Tuesday, 22 January 2019

Dippy the Diplodocus

© CSG CIC Glasgow Museums Collection

Dippy, a replica of a diplodocus, has arrived in Kelvingrove. The skeleton of Dippy was dug up in Wyoming, USA in 1899. The original skeleton is in Andrew Carnegie’s Museum in Pittsburgh USA because the excavation was funded by Andrew Carnegie. In his honour, the dinosaur is named I diplodocuscarnegii. Dippy is 70 feet long and has 292 bones.
 King Edward VII visited Carnegie at Skibo Castle and saw a drawing of the reconstructed skeleton. He asked Carnegie if he could make a cast for the British Museum. Carnegie obliged and donated a plaster cast which was unveiled in 1905. It has remained in the Natural History Museum since then. A decision was made to put another exhibit in the central hall of the museum and to send Dippy on a tour of the United Kingdom.
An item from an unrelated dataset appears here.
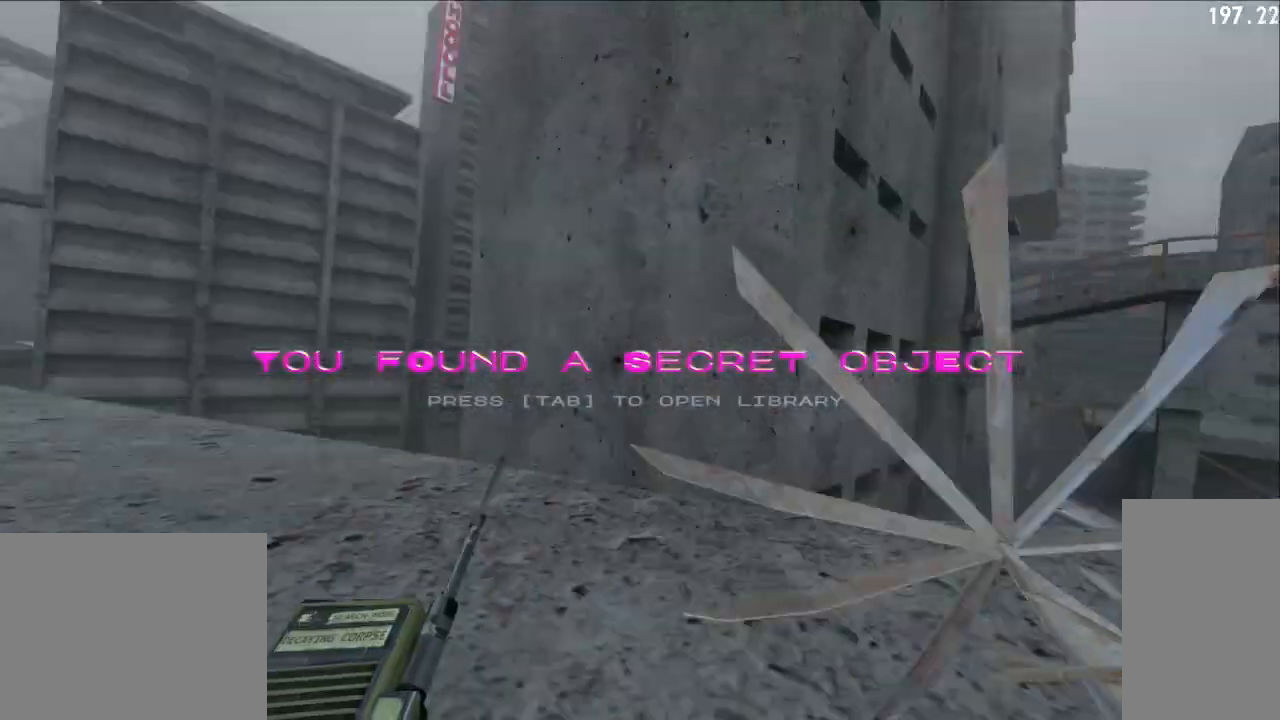
{"keys": ["a", "shift", "space", "w"], "mouse": ["left"], "events": [[33, "mouse_left", "down"], [50, "a", "down"], [267, "space", "down"]]}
Glasgow is its fourth stop. It has to travel with a team of dedicated technicians to ensure that it is properly installed. It will be here until May 2019.
Already there have been crowds of people eager to see him/her on the only visit to Scotland- 50,000 visitors in the first fortnight.

Thursday, 10 January 2019

Jack Knox –Concrete Block

Thirty Friends attended the exhibition at GOMA , Jack Knox –Concrete Block on Thursday 10th January. Jack Knox ( 1936-2015) was one of the most significant and well-respected Scottish painters of the 20th Century. The exhibition focuses primarily on the years from 1967 to 1978 but there is a collection of slides of paintings covering all his active years.